幸福感挖掘

一、学习知识点概要

1.1 学习内容介绍
  • 阿里天池挖掘幸福感比赛入口: https://tianchi.aliyun.com/competition/entrance/231702/introduction
1.2 学习目标
  • 通过学习能够挤进排行榜前500
1.3 代码流程
  • 1.数据探索
  • 2.特征工程
  • 3.建模预测
  • 4.模型调参与融合

二、学习内容

1. 数据探索
2. 特征工程
import numpy as np
import pandas as pd
pd.set_option('display.max_columns',None)
pd.set_option('display.max_rows', None)
# 读入数据
train_data = pd.read_csv('./input/happiness_train_complete.csv', encoding='gbk')
test_data = pd.read_csv('./input/happiness_test_complete.csv', encoding='gbk')

# 将数据进行预处理
y_train = train_data['happiness']
# 将label为-8的异常值修改为3
y_train = y_train.apply(lambda x: 3 if x == -8 else x)

train = train_data.drop(columns=['happiness'])
# 将训练集和测试集进行拼接,方便后续特征处理
data = pd.concat([train, test_data], axis=0)
# 通过data.nunique(), 可以发现一下字段对数据结果没有影响, 所以删除
drop_cols = ['survey_time', 'edu_other', 'property_other', 'invest_other', 'id']
data.drop(drop_cols, axis=1, inplace=True)
# 对缺失值进行处理, 因为数据不应该有负数,所以把所有负数都当成异常值重新进行填充
def replace_with_nan(x):
    if x < 0:
        return float('NaN') # np.nan
    else:
        return x
    
data=data.applymap(replace_with_nan)
# 中位数填充
data=data.fillna(round(data.median(),0))
# 下面就可以保存数据进行建模了
train = data[:train.shape[0]]
train['happiness'] = y_train
test = data[train.shape[0]:]

train.to_csv('./output/train_data.csv', index=False)
test.to_csv('./output/test_data.csv', index=False)
3. 建模预测
import numpy as np
import pandas as pd

from sklearn.metrics import mean_squared_error
from sklearn.metrics import mean_absolute_error
from sklearn.model_selection import KFold

import warnings
warnings.filterwarnings('ignore')
# 读入数据
train_data = pd.read_csv('./output/train_data.csv')
test_data = pd.read_csv('./output/test_data.csv')

[页面级文本提取]
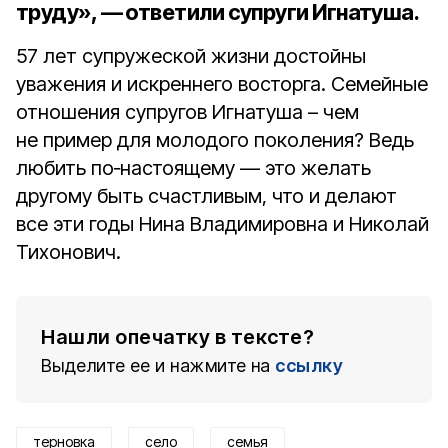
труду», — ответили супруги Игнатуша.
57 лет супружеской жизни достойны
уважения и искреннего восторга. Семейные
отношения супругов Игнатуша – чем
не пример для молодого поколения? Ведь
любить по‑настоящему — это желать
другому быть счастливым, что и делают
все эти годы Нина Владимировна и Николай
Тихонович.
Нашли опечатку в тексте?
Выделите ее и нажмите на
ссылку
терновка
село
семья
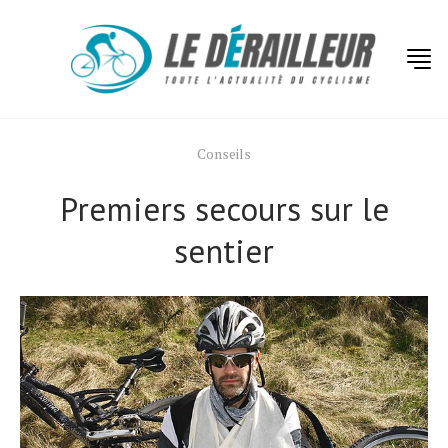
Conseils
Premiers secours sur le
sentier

任务要求
接着幸福感挖掘学习笔记的最后一行往下续写。 这些条目与幸福感挖掘学习笔记没有关联。

预期输出
X_train = train_data.drop(['happiness'], axis=1).values
y_train = train_data['happiness'].values
X_test = test_data.values
  • 使用XGBoost进行建模
# 可以通过适当调参来改变模型,来提高训练速度或者提高模型准确率
def train_by_cv_xgb(X_train, y_train, X_test, n_splits):
    import xgboost as xgb
    xgb_params = {
        "booster":'gbtree', 
        'eta': 0.005, 
        'max_depth': 7, 
        'subsample': 0.7, 
        'colsample_bytree': 0.8, 
        'objective': 'reg:linear', 
        'eval_metric': 'rmse', 
        'silent': True, 
        'nthread': 8
    }
    # 使用K折交叉验证
    folds = KFold(n_splits=n_splits, shuffle=True, random_state=2021)
    oof_xgb = np.zeros(X_train.shape[0])
    predictions_xgb = np.zeros(X_test.shape[0])

    for fold_, (trn_idx, val_idx) in enumerate(folds.split(X_train, y_train)):
        print("fold n°{}".format(fold_+1))
        trn_data = xgb.DMatrix(X_train[trn_idx], y_train[trn_idx])
        val_data = xgb.DMatrix(X_train[val_idx], y_train[val_idx])
        watchlist = [(trn_data, 'train'), (val_data, 'valid_data')]
        clf = xgb.train(dtrain=trn_data, num_boost_round=20000, evals=watchlist, early_stopping_rounds=200, verbose_eval=100, params=xgb_params)
        oof_xgb[val_idx] = clf.predict(xgb.DMatrix(X_train[val_idx]), ntree_limit=clf.best_ntree_limit)
        predictions_xgb += clf.predict(xgb.DMatrix(X_test), ntree_limit=clf.best_ntree_limit) / folds.n_splits
    print("XGB CV score: {:<8.8f}".format(mean_squared_error(oof_xgb, y_train)))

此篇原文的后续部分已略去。